* REQUEST *
Pull every line with "begin" from the entries below.

Plain-text engineering files
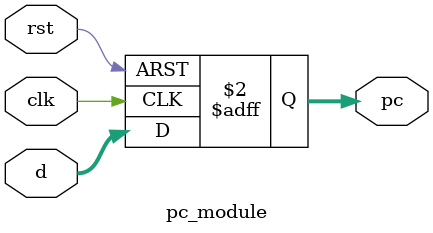
<source format=v>
`timescale 1ns / 1ps

module pc_module(input clk,
                 input rst,
                 input [31:0] d,
                 output reg [31:0] pc);
    
always @(posedge clk, posedge rst) begin
    if (rst) begin
        pc <= 0;
        end else begin
        pc <= d;
    end
end
    
endmodule
    

</source>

* SOLUTION FOR THIS EXERCISE *
always @(posedge clk, posedge rst) begin
    if (rst) begin
        end else begin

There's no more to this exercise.